Material to process:

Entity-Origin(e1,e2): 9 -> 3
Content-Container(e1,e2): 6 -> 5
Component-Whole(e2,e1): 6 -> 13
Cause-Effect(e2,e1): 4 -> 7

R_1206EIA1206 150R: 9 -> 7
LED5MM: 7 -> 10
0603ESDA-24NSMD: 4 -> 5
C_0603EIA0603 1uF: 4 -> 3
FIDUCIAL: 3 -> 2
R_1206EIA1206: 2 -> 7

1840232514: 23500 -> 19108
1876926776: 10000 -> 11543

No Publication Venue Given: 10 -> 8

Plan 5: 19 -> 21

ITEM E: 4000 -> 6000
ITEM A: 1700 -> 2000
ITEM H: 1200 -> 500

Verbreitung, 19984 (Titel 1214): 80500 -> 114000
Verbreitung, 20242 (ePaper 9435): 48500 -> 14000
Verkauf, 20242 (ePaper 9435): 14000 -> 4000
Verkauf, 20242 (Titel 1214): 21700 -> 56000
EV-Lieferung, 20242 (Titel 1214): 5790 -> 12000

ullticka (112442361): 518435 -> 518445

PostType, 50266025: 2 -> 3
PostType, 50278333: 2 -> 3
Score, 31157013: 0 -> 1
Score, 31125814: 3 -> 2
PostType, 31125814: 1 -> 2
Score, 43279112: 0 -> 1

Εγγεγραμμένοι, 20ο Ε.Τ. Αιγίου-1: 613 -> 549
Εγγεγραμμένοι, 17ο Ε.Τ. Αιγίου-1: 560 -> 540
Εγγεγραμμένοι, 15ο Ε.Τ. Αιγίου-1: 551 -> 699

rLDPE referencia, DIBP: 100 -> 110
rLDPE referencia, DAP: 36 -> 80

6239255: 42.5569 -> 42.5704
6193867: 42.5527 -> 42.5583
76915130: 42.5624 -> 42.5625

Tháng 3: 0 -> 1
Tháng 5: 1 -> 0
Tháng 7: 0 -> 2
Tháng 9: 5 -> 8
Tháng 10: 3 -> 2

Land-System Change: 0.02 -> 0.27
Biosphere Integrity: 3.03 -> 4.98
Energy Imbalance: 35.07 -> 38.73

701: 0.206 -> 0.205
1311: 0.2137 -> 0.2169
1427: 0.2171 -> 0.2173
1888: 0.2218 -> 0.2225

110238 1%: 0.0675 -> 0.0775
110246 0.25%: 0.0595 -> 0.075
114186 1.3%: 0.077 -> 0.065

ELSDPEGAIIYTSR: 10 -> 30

What you have to do:
Copy the lines above exactly, leaving every word as it is.

Exercise response:
Entity-Origin(e1,e2): 9 -> 3
Content-Container(e1,e2): 6 -> 5
Component-Whole(e2,e1): 6 -> 13
Cause-Effect(e2,e1): 4 -> 7

R_1206EIA1206 150R: 9 -> 7
LED5MM: 7 -> 10
0603ESDA-24NSMD: 4 -> 5
C_0603EIA0603 1uF: 4 -> 3
FIDUCIAL: 3 -> 2
R_1206EIA1206: 2 -> 7

1840232514: 23500 -> 19108
1876926776: 10000 -> 11543

No Publication Venue Given: 10 -> 8

Plan 5: 19 -> 21

ITEM E: 4000 -> 6000
ITEM A: 1700 -> 2000
ITEM H: 1200 -> 500

Verbreitung, 19984 (Titel 1214): 80500 -> 114000
Verbreitung, 20242 (ePaper 9435): 48500 -> 14000
Verkauf, 20242 (ePaper 9435): 14000 -> 4000
Verkauf, 20242 (Titel 1214): 21700 -> 56000
EV-Lieferung, 20242 (Titel 1214): 5790 -> 12000

ullticka (112442361): 518435 -> 518445

PostType, 50266025: 2 -> 3
PostType, 50278333: 2 -> 3
Score, 31157013: 0 -> 1
Score, 31125814: 3 -> 2
PostType, 31125814: 1 -> 2
Score, 43279112: 0 -> 1

Εγγεγραμμένοι, 20ο Ε.Τ. Αιγίου-1: 613 -> 549
Εγγεγραμμένοι, 17ο Ε.Τ. Αιγίου-1: 560 -> 540
Εγγεγραμμένοι, 15ο Ε.Τ. Αιγίου-1: 551 -> 699

rLDPE referencia, DIBP: 100 -> 110
rLDPE referencia, DAP: 36 -> 80

6239255: 42.5569 -> 42.5704
6193867: 42.5527 -> 42.5583
76915130: 42.5624 -> 42.5625

Tháng 3: 0 -> 1
Tháng 5: 1 -> 0
Tháng 7: 0 -> 2
Tháng 9: 5 -> 8
Tháng 10: 3 -> 2

Land-System Change: 0.02 -> 0.27
Biosphere Integrity: 3.03 -> 4.98
Energy Imbalance: 35.07 -> 38.73

701: 0.206 -> 0.205
1311: 0.2137 -> 0.2169
1427: 0.2171 -> 0.2173
1888: 0.2218 -> 0.2225

110238 1%: 0.0675 -> 0.0775
110246 0.25%: 0.0595 -> 0.075
114186 1.3%: 0.077 -> 0.065

ELSDPEGAIIYTSR: 10 -> 30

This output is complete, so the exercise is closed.